Technology advances our convenience factor and leaves “the old way” behind. As a result, we don’t use landline phones, desktop computers, or fax machines as much—if at all. Office workers stand at desks, answer email on smart phones at the grocery store, and instead of gathering at the traditional water cooler, carry personal water bottles.

Here are other office customs altered or made obsolete by the digital age:

Coffee and tea breaks. Like the water cooler, there used to be a communal coffee pot. Now, employees go to Starbucks or Tim Hortons for their java fix. It’s an opportunity to get out of the office and perhaps catch up with a colleague.

Filing cabinets. As we work on the go much more often, we are keeping files electronically, and not in paper format, file folders, or binders. So if you don’t need to physically file paper anymore, don’t like it, have time, or just don’t want to, get rid of the filing cabinet to make space for something else. Like a popcorn machine.

An individual office or workspace. Conventional places to work have evolved from employees having their own space, to sharing them. While having a door and ceiling is often a status symbol in an organization, many companies want to level the playing field: collaborative spaces signal a new office culture.

As such, Millennials often line both sides of long tables tapping away at their laptops, usually at a start-up. And while some companies pack staff into cubicle spaces, many head offices set up extra workspaces for visiting employees.

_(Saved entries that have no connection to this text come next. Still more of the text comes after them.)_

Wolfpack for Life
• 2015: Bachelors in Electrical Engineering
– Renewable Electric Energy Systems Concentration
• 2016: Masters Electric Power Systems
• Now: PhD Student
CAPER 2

For those who have an office, those are changing too. Many employees only need a small desk, a chair, and a laptop. It’s becoming rare to need a pen, staple remover, notepad, or even a schedule book. In a world of stuff, we are paring down.

The Office Building. If you were to take a poll of where each employee was one day in 1977, almost everyone would be in the office, or out smoking. If you took a poll in 2017, workers would be scattered: getting coffee, at the gym, at a seminar, working from home, on a conference call to France, FaceTiming a colleague in Japan, collaborating over a ping pong table, visiting a satellite office, or on a company brainstorming retreat.

Clearly, digital advances have impacted the way we work and changed our corporate culture. Yes we’ve given up some privacy, but gained flexibility, freedom, and self-determination. I think that’s exciting.